My job over the next summer will involve auditing financial models of the fellow summer interns.

I have done some modeling (for an investment bank) but hardly know anything about Auditing of the Financial models.

Does anyone have any pointers for me ?

vix

9 Comments
 
Best Response

Fuck.

That's the only word to describe it. When I was an intern, sometimes the analysts' model would bounce and they'd have me 'audit' it. The problem is most of the models done in Excel are circular models, so if you accidentally delete something and you "can't undo" (because of a macro or something), then you end up with a ton of #REF and #VALUE errors. It sucks.

Generally auditing the models requires you to see if the model is structure correctly (i.e. depreciation forecast as a % of CAPEX not Sales). It is relatively easy to catch errors, it is just tough to fix them. Another thing you'll see is most analysts have 10-15 versions of the same model, just in case, so you'll have something like XYZv1.xls XYZv13.xls... so that if you 'bust' the model you'll have a starting point again.

I work in M&A and we model all of the time, but each firm requires the templates to be altered, and you better hope you learn those shortcut keys and you have attention to detail so you can pick up on where the error is. Most of the time an error is because of something minor like a formula that was supposed be $A$4 was $A4.

Good luck

 

Did that when i interned, boring as hell. Usual mistakes are perpuity formula on the wrong cell. Depr. wrong not "cash" flows not recovered after taxes. weird beta leveraging and deleveraging formulas, wrong wacc formula wrong capm formula (I audited models that came from industry companies. They seriously need to get some decent analysts)

It s fun when you're starting out, but after 2 weeks ...

And obviously the cell that goes through 30 sheets, 4 excel files, and several formulas, to link the one that's next to it. That's called "modelling skills".

ugliest models?: energy in emerging markets.

 
Marcus_HalberstramInterest expense line should always have a toggle that turns it on and off, so if your model crashes, turn it off, eliminating the circ, and flushing out all the #REF.

This is good point. I have a page where I 'Jump start' the model again, but for some reason there are times it doesnt work...

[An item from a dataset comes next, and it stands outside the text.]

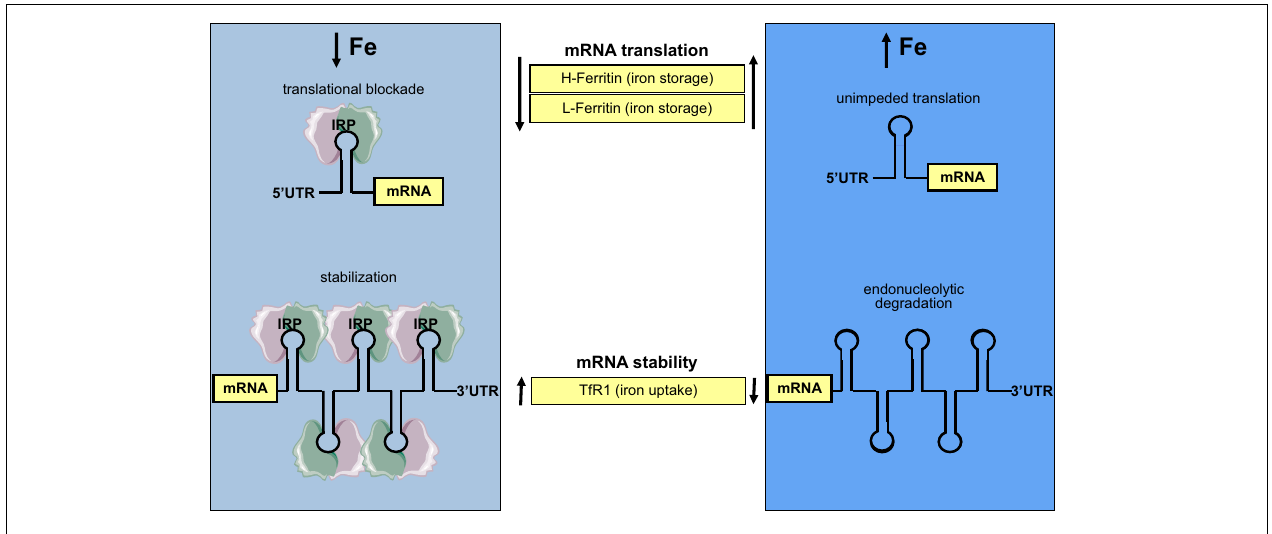
FIGURE 4 | Coordinate iron-dependent regulation of ferritin and TfR1 mRNA expression by IRE/IRP interactions. Iron deficiency promotes the binding of IRPs to cognate IREs in the untranslated regions of ferritin and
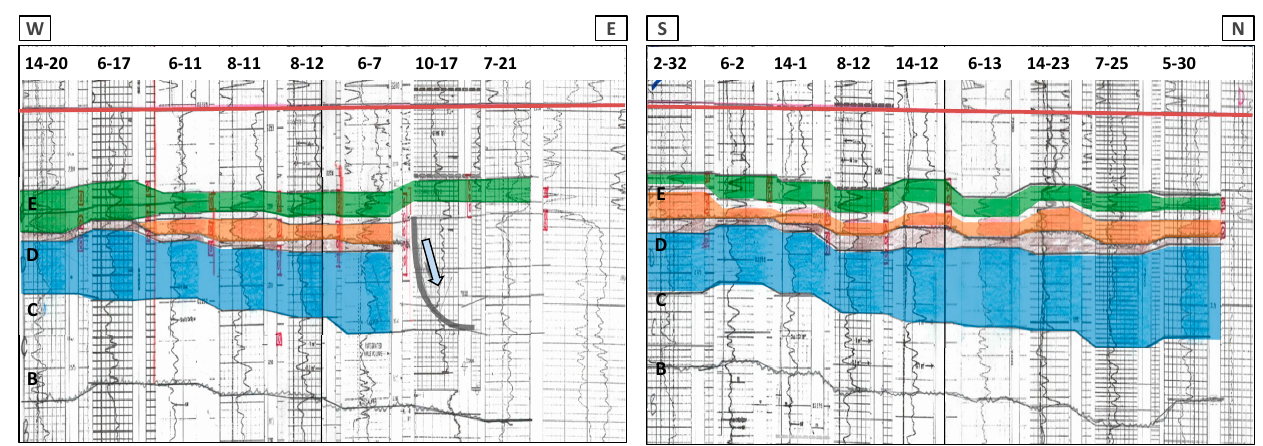
Figure 8. Viking cross section (N-S, E-W) in the study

As to the idiot who said M&A models are for pussies... LBO modeling is easier than M&A modeling, the oohs and ahhs come from the fact that most ib analysts don't know how to build them.

 

One of the most helpful things for me when auditing a model I have not looked at before is making sure everything is color coded appropriately - hardcodes blue, formulas black, formulas with hardcores red, abnormal cells some other color like purple, standard stuff. Makes it easier to visualize how the model is set up and see if there are any hardcoded plugs that could foul you up. Most banks have some type of program that will do this for you (ex. ctrl+alt+s in FactSet). And the interest expense toggle Marcus_Halberstram mentioned is pretty clutch. If everything seems right but the thing is still #REFing out, usually seems to come down to something related to cash/debt spinner in a waterfall debt table. Sometime you can just go through and delete the numbers related to cash and ctrl+z and it will work.